Fermare le guerre se Trump le accende

MONDO. La tragedia di Gaza sarebbe dovuta finire prima del suo insediamento altrimenti sarebbe stato «scatenato l’inferno»; quella russo-ucraina avrebbe trovato una soluzione «in ventiquattr’ore»; il nodo del programma nucleare iraniano si sarebbe sciolto una volta per tutte.

Tante sono state le promesse elettorali di Donald Trump, ma col passare delle settimane sono più le questioni che si complicano - o si aprono - che quelle che incontrano un lieto fine per merito della sua Amministrazione. Da quando il tycoon newyorkese è alla Casa Bianca - a parte tutto il discorso dei dazi - il mondo è piombato in una fase di instabilità e di imprevedibilità che non si osservava da tempo. Gli stessi Stati Uniti sono immersi nella bufera finanziaria di Wall Street tanto che non pochi analisti prevedono già un disastro per i repubblicani alle elezioni di Midterm tra un anno e mezzo. La politica del «common sense» (del buon senso) di Trump si sta scontrando con la dura realtà quotidiana di un mondo globalizzato, iperconnesso e iperdipendente come esso non lo è mai stato. E con problematiche ataviche di complessa soluzione.

Il crollo del prezzo del petrolio per i dazi di Trump è un’ottima notizia per Zelensky e per la pace. Al momento il bilancio federale segna meno 17 dollari al barile rispetto a quanto preventivato per il 2025. Il che significa che Putin avrà presto meno dollari (di quanto pensato sei mesi fa) da spendere in armi

Il conflitto a Gaza

Ma procediamo con ordine. A Gaza si continua a morire. Degli ostaggi israeliani ancora nelle mani di Hamas non si ha notizia. Netanyahu si è precipitato a Washington senza che siano state rese note le vere ragioni. La mediazione Usa per l’Ucraina si è arenata per i «niet» di Putin. Secondo fonti di intelligence britannica e tedesca il Cremlino crede ancora di poter vincere militarmente. Quindi tergiversa, nonostante i soldi stiano finendo e a breve ci sia il rischio di una crisi economica di «non ritorno». Il crollo del prezzo del petrolio per i dazi di Trump è un’ottima notizia per Zelensky e per la pace. Al momento il bilancio federale segna meno 17 dollari al barile rispetto a quanto preventivato per il 2025. Il che significa che Putin avrà presto meno dollari (di quanto pensato sei mesi fa) da spendere in armi. Non stupisce, quindi, che da lunedì 7 aprile la Russia stia vendendo valuta per compensare le mancate entrate. Adesso stanno per iniziare in Oman colloqui «indiretti» tra Usa ed Iran sul programma nucleare. Giusto per non farsi mancare nulla, alla vigilia degli incontri, Teheran ha pubblicato fotografie dei suoi tunnel pieni di missili. Il messaggio è chiaro: chi ci attaccherà, pensando di radere al suolo le nostre centrali atomiche, avrà una risposta.

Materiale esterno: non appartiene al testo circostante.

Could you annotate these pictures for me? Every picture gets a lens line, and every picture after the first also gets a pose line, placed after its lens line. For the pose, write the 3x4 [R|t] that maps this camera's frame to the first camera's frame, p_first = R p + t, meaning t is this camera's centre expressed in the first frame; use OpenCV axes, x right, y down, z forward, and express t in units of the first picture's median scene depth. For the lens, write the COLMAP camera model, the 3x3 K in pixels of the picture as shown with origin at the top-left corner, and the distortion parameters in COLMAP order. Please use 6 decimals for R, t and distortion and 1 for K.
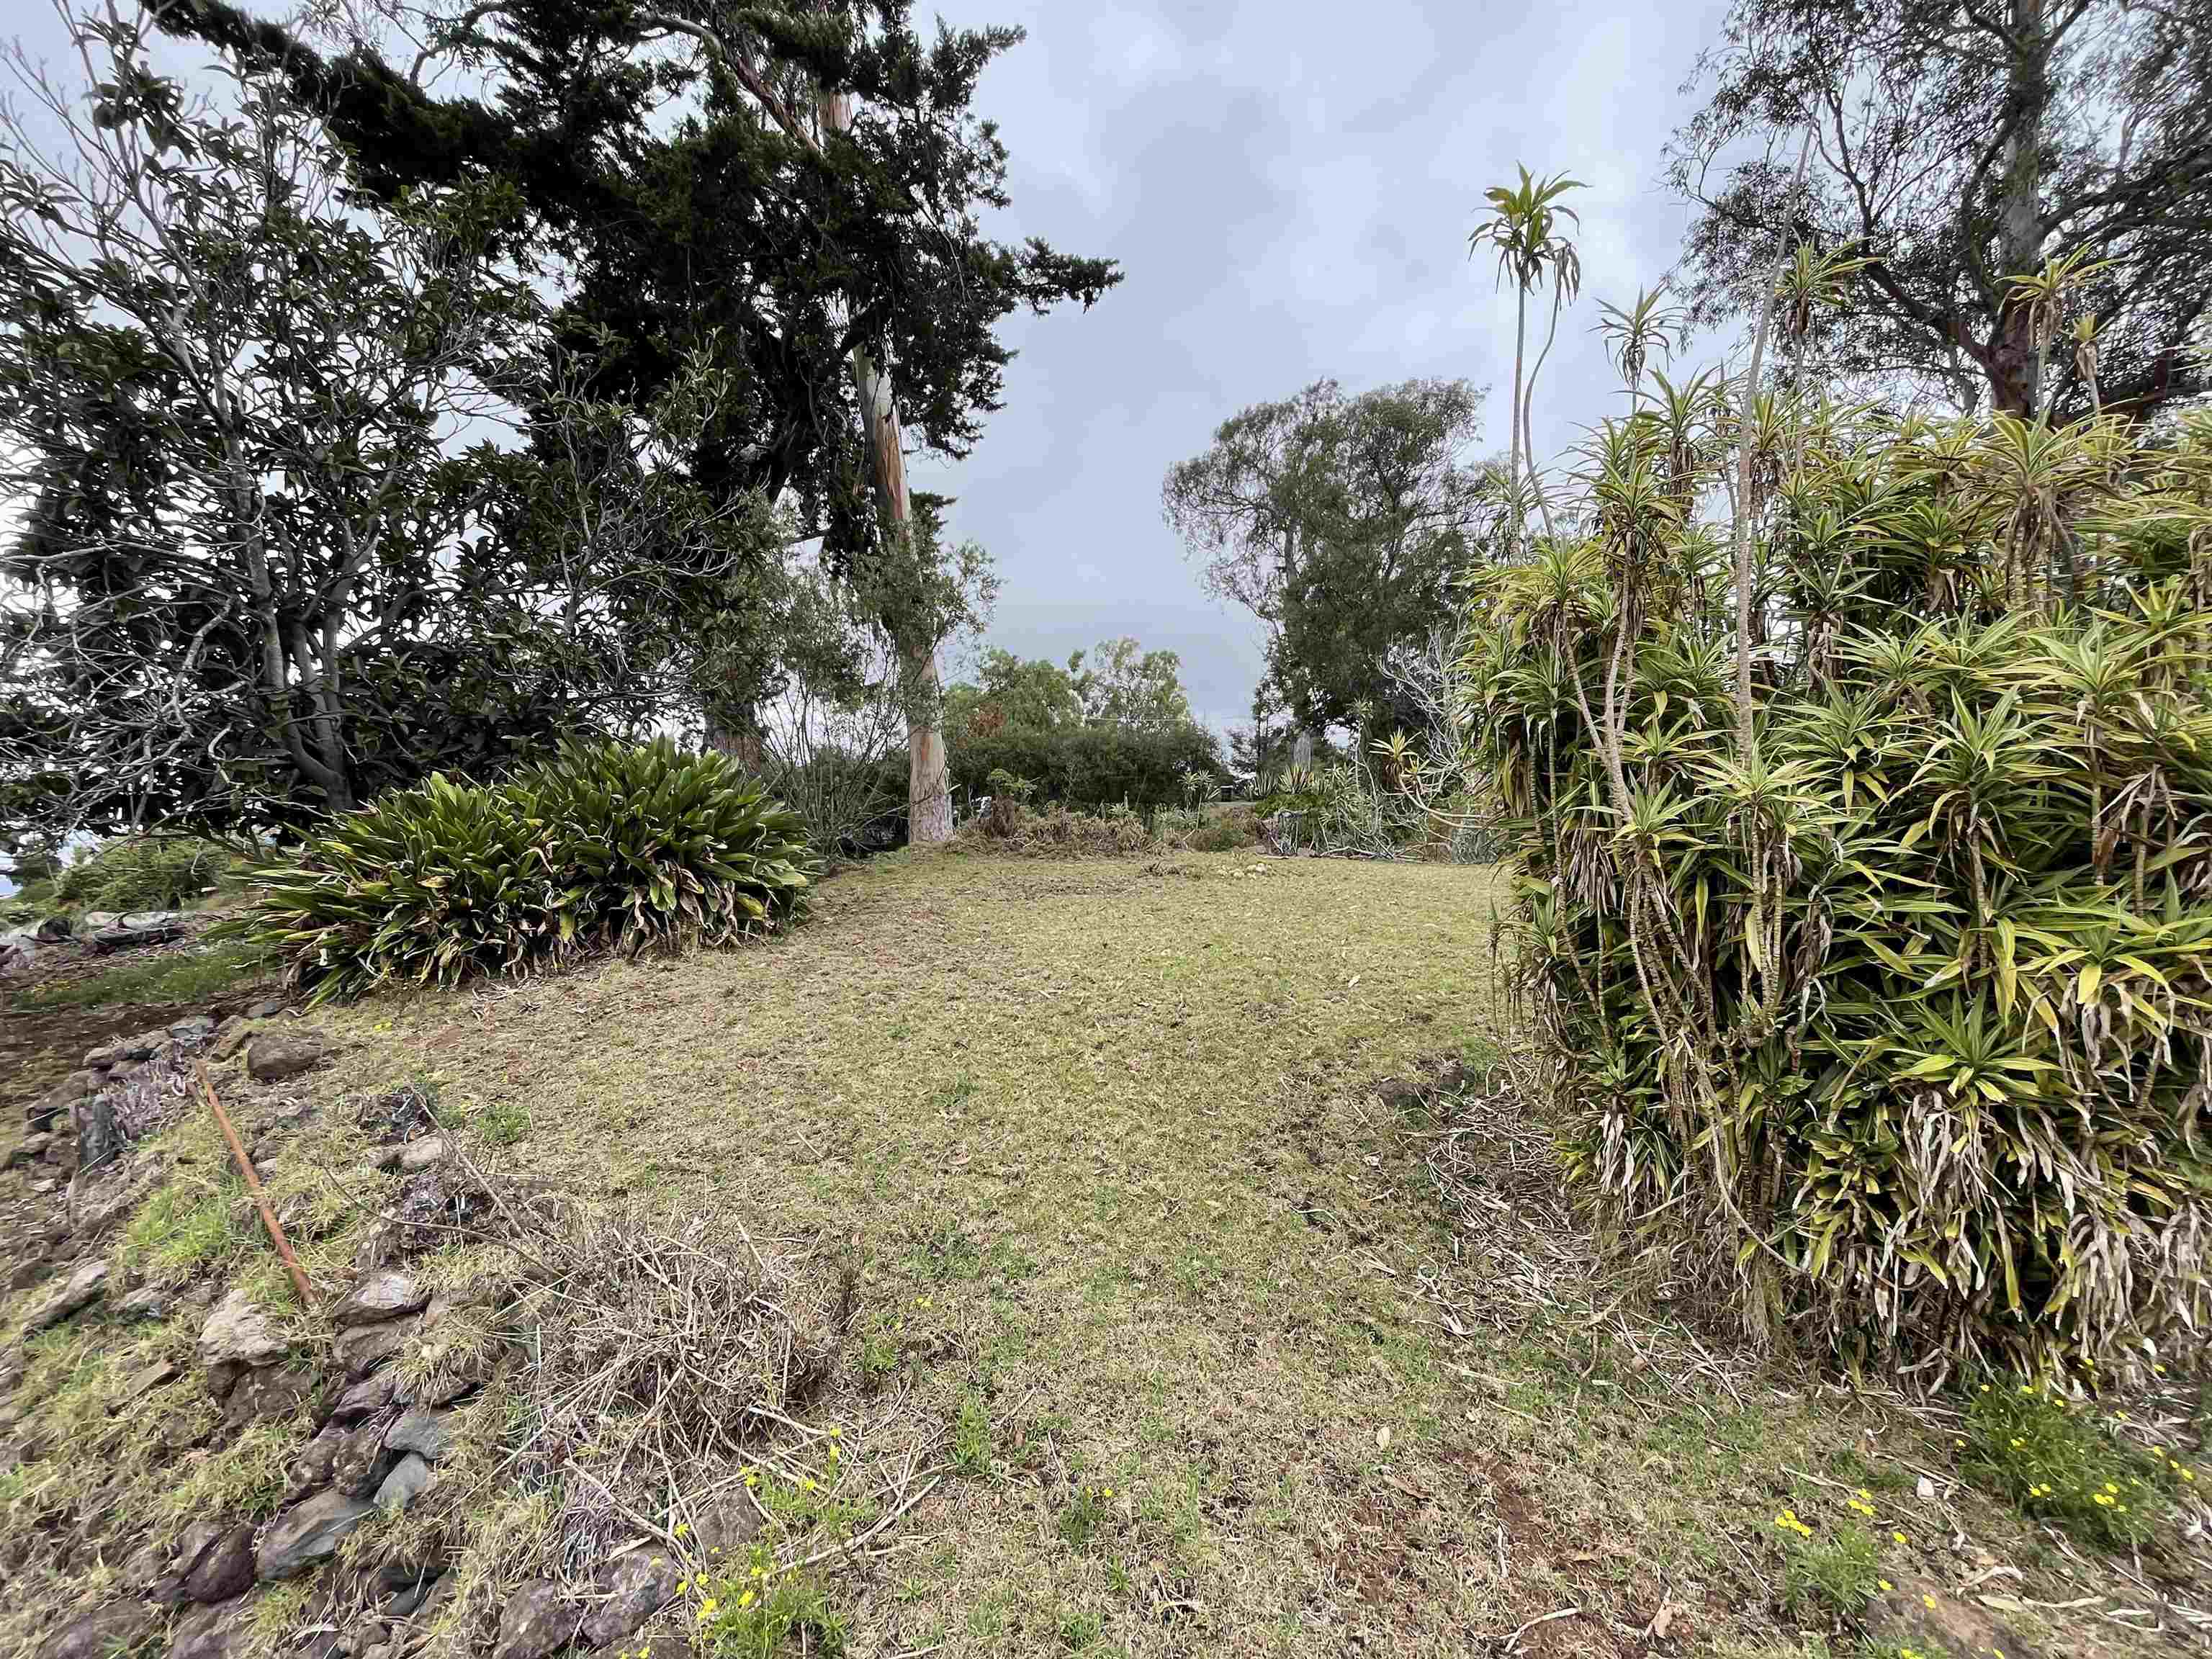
lens RADIAL K [[883.6, 0, 1106.0], [0, 883.6, 829.5], [0, 0, 1]] dist [0.001604, 0.000028]
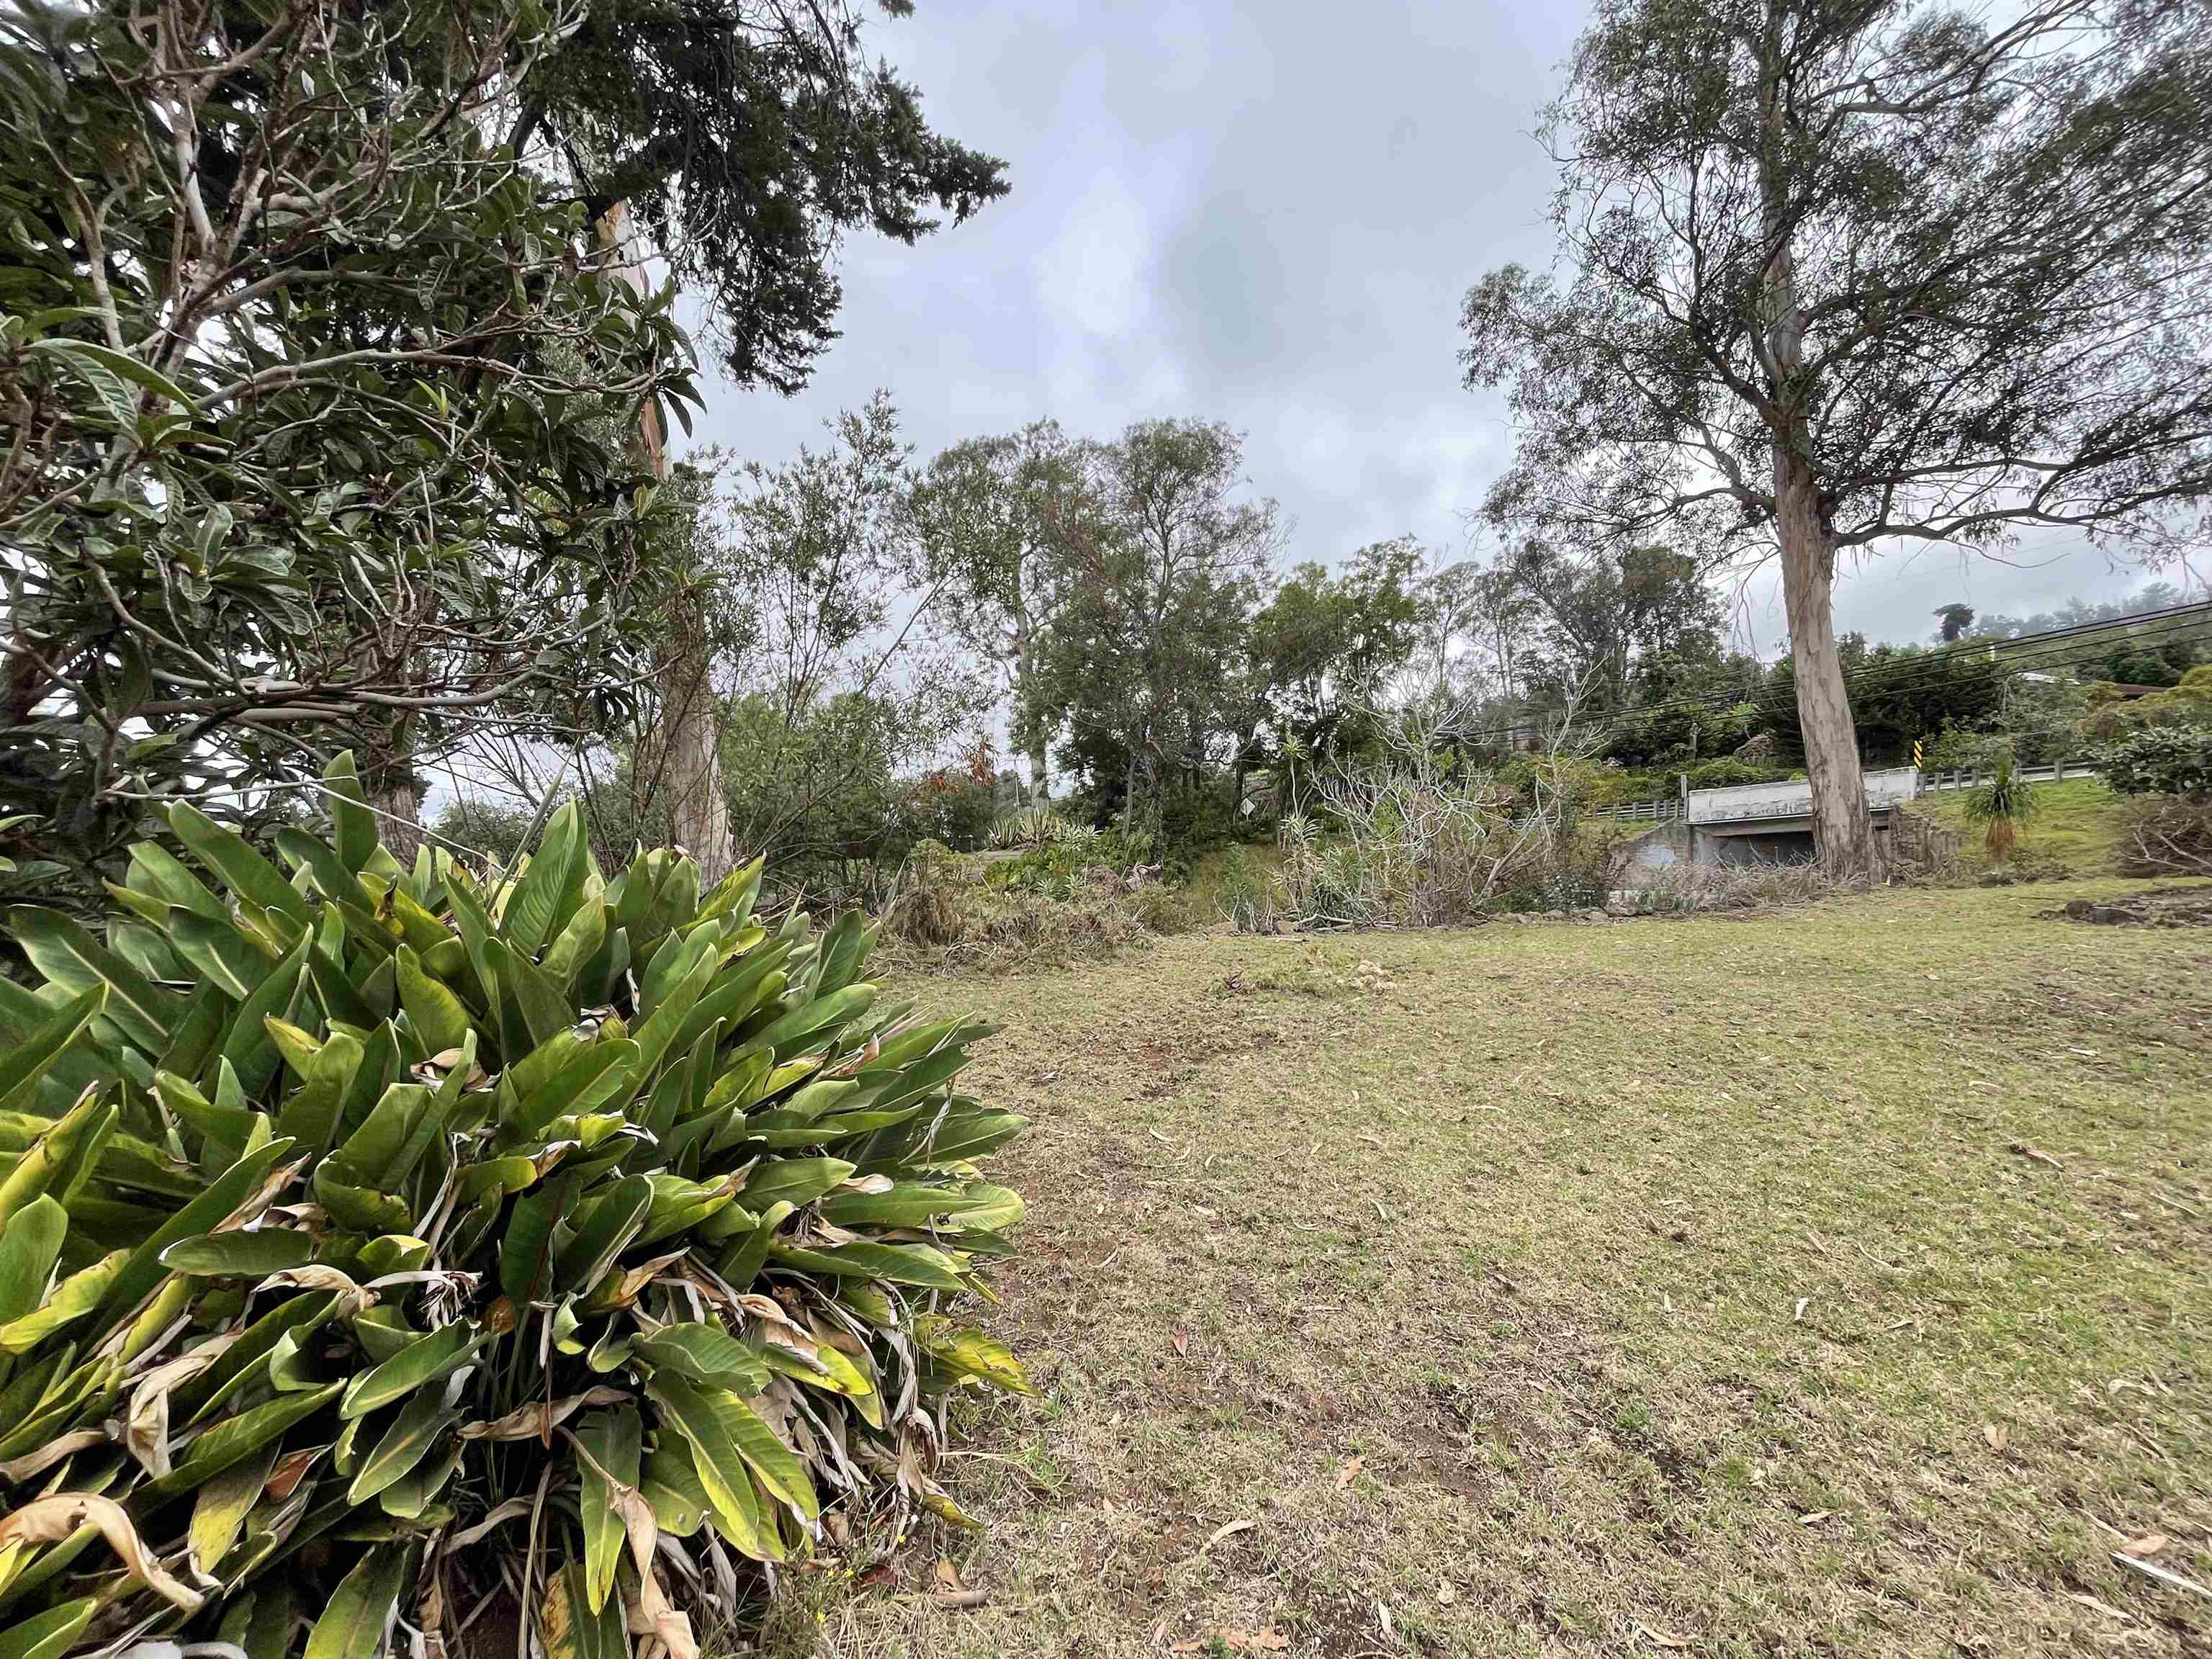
lens RADIAL K [[883.6, 0, 1106.0], [0, 883.6, 829.5], [0, 0, 1]] dist [0.001604, 0.000028]
pose [[0.935735, -0.035473, 0.350916, -0.189306], [0.052141, 0.997910, -0.038162, -0.036494], [-0.348829, 0.054007, 0.935629, 0.279517]]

«L’impero celeste» è il vero obiettivo di Trump, che vuole ridimensionarlo, riducendo la portata della sua sfida alla leadership degli Stati Uniti

Evviva, quindi, la politica degli annunci gridati, delle minacce, degli insulti, dell’esibizione dei muscoli. Sembra quasi che i leader si stiano impegnando mediaticamente a chi la spari più grossa. Con tutte le possibili conseguenze sulle impaurite opinioni pubbliche. Nel panorama appena descritto manca ancora il capitolo cinese. «L’impero celeste» è il vero obiettivo di Trump, che vuole ridimensionarlo, riducendo la portata della sua sfida alla leadership degli Stati Uniti.

Ma cosa succederà, ci domandiamo, quando il tycoon metterà Pechino nel mirino ancor più dei dazi al 104%? Nelle scorse settimane sono circolate voci su preoccupazioni Usa nell’osservare le esercitazioni della Marina cinese davanti a Taiwan. Qualcuno, si dice, temeva addirittura un attacco all’«isola ribelle». Il tornare a parlarsi civilmente, sedendo attorno ad un tavolo trattando seriamente e non ripetendo slogan superati, è l’unica soluzione in un frangente confuso e per questo pericoloso. Anche perché, così facendo, Trump rischia di ottenere l’esatto opposto di quanto voluto. Guerre militari o commerciali, dice la storia, non sempre raggiungono gli obiettivi prefissati.